Shut Up and Give Me My Coffee
Written by Brian Garst, Posted in General/Misc.
Would you like that with cream, sugar, or a lecture on race relations? The Starbucks CEO seems to think his customers are clamoring for the latter, as that’s what he’s offering with a campaign called ‘Race Together:’
In a video message, Schultz urges “partners” to write the phrase on their paper cups “to facilitate a conversation between you and our customers.” A USA Today supplement, set to be published March 20, includes a number of “conversation starters,” including the fill-in-the-blank question: “In the past year, I have been to the home of someone of a different race ___ times.”
Here’s a thought, how about you just shut up and give me my coffee.

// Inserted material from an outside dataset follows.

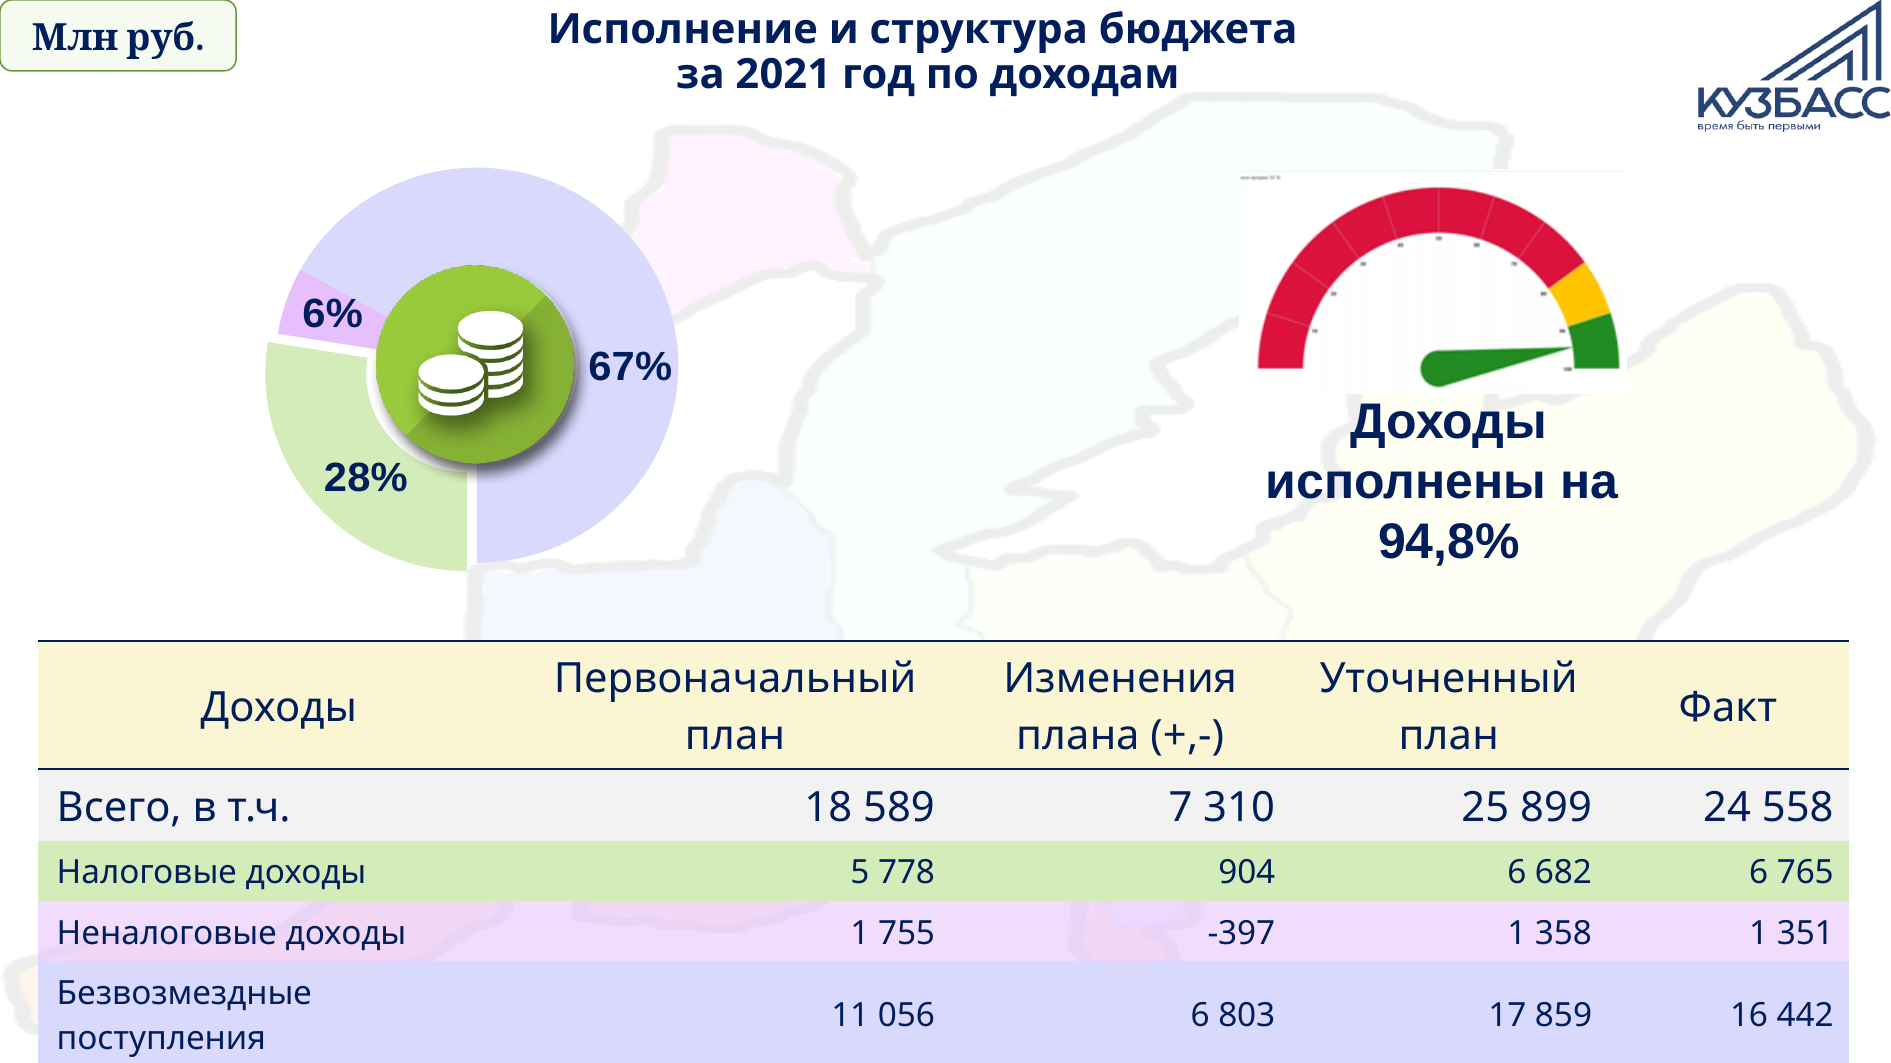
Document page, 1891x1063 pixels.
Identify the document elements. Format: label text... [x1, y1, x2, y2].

That’s probably giving too much credit to the impact this PR-aimed initiative will have on most customers, but do we really need yet another conversation on race that goes nowhere? How many of these unproductive conversations must we have before it begins to sink in that obsessing over race at all times is part (though just a part) of the problem?
And must every economic transaction come attached with social and moral grandstanding, as is the current trend (with Starbucks being a prolific offender)?
One of the great values of the free market is that the incentives are toward tolerance. At times in the past that incentive has been overwhelmed by stronger social prejudices, but trade still promotes tolerance. And that’s because it allows people to interact that otherwise don’t like one another (for whatever reason). Trade strips transactions down to their core of value for value and thereby reduces social conflict.
Americans disagree with their peers on a lot of issues, and yet in most contexts it doesn’t matter. But if every economic transaction must be accompanied with exchanges of social and political values, some of those exchanges will inevitably result in unnecessary conflict. Society would become more fractured, not less.
On the other hand, here we all are talking about Starbucks. Even if it’s just to slam their CEO’s ham-fisted attempt at playing white savior, I suppose that’s an advertising win.